Within this guide today, we will be using the “Read” 2 c function call to read data from a file. Let’s get started with the article now. Firstly, we have been moving within the directory “src” using the “cd” query with the file name. While using the list “ls” instruction in the “src” directory of Kali Linux, we have got to know that it contains only a single file within it, i.e., “lkn_example.”

Let’s create a new C file within the “src” folder where we are currently working in. For this, you can try to use the “touch” instruction to create one and open the particular file within the Nano editor using the “nano” instruction with the name of a file in the Kali Linux shell. Other than that, you can try out the “vim” instruction. The “vim” instruction can let you create and automatically open the C file within the “Vim” editor. We have been naming it “readFile” with the “c” extension at its end, as displayed in the attached image below.

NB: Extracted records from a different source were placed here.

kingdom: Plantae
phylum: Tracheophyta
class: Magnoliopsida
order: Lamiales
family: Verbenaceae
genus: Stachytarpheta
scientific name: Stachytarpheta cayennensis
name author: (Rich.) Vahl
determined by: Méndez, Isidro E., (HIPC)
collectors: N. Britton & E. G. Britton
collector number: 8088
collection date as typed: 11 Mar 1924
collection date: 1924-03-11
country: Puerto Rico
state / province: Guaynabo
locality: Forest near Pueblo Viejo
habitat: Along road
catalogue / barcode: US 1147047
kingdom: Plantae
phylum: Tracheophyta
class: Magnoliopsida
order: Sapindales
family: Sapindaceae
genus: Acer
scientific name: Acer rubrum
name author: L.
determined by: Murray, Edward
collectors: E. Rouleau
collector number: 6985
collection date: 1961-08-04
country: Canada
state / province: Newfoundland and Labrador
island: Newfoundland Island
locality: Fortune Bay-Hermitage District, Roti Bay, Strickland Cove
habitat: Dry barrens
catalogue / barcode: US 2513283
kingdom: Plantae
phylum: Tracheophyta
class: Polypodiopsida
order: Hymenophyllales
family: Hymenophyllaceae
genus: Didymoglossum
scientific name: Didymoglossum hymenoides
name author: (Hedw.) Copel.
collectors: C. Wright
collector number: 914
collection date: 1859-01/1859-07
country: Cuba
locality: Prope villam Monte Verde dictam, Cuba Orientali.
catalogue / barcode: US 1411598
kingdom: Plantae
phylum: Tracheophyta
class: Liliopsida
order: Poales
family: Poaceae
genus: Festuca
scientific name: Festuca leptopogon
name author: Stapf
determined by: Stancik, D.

Our newly created C file “readFile.c” has been automatically opened in the Vim editor as an empty file. Now, we can start making C code within it. Write out the shown-below code in your file for execution. Let’s take a look at this code now. This code has been started with the main C standard libraries, which are required to smoothly run this code at our end. After this, we have been covering this example with the simple main() method of the C language. We have initialized two variables, fileDescriptor, and size, to be used in the further code. The calloc() function is used to assign memory of 100 characters to the character pointer “c.” The file descriptor variable has been making use of the open() function to open the “SomeFile.txt” from the current working directory with the read-only option, i.e., “O_RDONLY.”

If the file descriptor value goes less than 0, i.e., file not opened, then it will display an error message using the “perror()” method and exit the program. Otherwise, the size variable will be getting the size of bytes to be read by the fileDescriptor using the “read” function, and the printf function would be displaying the fileDescriptor along with the size to be used. The “c” variable will take that size and get characters from the file according to the size, and the printf function will be displaying those.

It’s time to compile our C code within Kali Linux with the GCC compiler. Make sure to have GCC installed and configured at your end. You need to try out the gcc command along with the name of a C file, i.e., readFile.c followed by the –o option and the name of an execution file to be generated from this compilation process. The execution file must contain the “.out” extension at its end, i.e., we have been naming the execution file as “readFile.out”.

After the successful compilation, we have now got the compiled and error-free code within the readFile.out file in the “Src” folder. As you can see that the “ls” list instruction has been showing that the main source code file and execution file after compilation is both listed here.

To run the error-free compiled file “readFile.out”, try out the file name with the “./” command as shown below. The output for this command displayed the error that there is no such file or directory in the current working directory “src,” which you have been looking for.

To avoid this error, we must have the “SomeFile.txt” named file in the “src” working directory. So, we have been creating the same name file within the “src” folder using the “vim” instruction. The list “ls” command shows that the file has been generated perfectly.

We have added the displayed below two lines in the “SomeFile.txt” file.

Now, when you run the C code file again with the “./” character, it will execute the print statement showing that the total of 10 bytes would be read out from the file. After that, it displayed the total of the first 10 characters from the “SomeFile.txt” file, i.e., “Hello, Enj.”

Let’s open the same C file “readFile.c” with the “vim” command once again to update it.

After opening it, we have updated the number of bytes to be read from the file, i.e., replaced 10 with 10 in the “read” system call. Saved this code to avoid any inconvenience.

After compiling this file again with the “gcc” compiler and running its error-free execution file “readFile.out” on the Kali Linux shell, we got to know that both the lines from the “SomeFile.txt” file of the “Src” folder have been read out, i.e., contains less than 100 characters.


This article is all about the use of the read 2 functions of C programming to read data in bytes from any sort of file. We have discussed the use and benefit of this function within the introductory paragraph, and for better understanding, we have added a detailed illustration of the C program.

About the author

Omar Farooq

Hello Readers, I am Omar and I have been writing technical articles from last decade. You can check out my writing pieces.